Directions >>
Revise the material from the line containing "Presupuesto Corriente 2020" through the line containing "Which series has" by replacing "chart" with "graph" and changing nothing else. Return only those lines.

Entries shown >>

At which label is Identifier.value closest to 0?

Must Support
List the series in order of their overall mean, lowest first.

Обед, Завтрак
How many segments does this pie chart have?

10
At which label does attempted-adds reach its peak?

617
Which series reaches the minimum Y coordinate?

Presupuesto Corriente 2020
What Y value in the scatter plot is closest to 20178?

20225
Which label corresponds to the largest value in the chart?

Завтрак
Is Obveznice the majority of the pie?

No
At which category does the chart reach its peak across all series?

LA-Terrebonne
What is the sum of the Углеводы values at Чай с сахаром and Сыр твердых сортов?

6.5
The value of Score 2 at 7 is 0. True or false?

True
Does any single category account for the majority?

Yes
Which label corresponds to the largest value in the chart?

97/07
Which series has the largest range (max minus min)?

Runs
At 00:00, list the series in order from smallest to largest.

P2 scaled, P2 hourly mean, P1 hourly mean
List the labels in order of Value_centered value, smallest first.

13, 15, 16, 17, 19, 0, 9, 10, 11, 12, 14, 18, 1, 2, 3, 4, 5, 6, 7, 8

Response to the exercise >>
Presupuesto Corriente 2020
What Y value in the scatter plot is closest to 20178?

20225
Which label corresponds to the largest value in the graph?

Завтрак
Is Obveznice the majority of the pie?

No
At which category does the graph reach its peak across all series?

LA-Terrebonne
What is the sum of the Углеводы values at Чай с сахаром and Сыр твердых сортов?

6.5
The value of Score 2 at 7 is 0. True or false?

True
Does any single category account for the majority?

Yes
Which label corresponds to the largest value in the graph?

97/07
Which series has the largest range (max minus min)?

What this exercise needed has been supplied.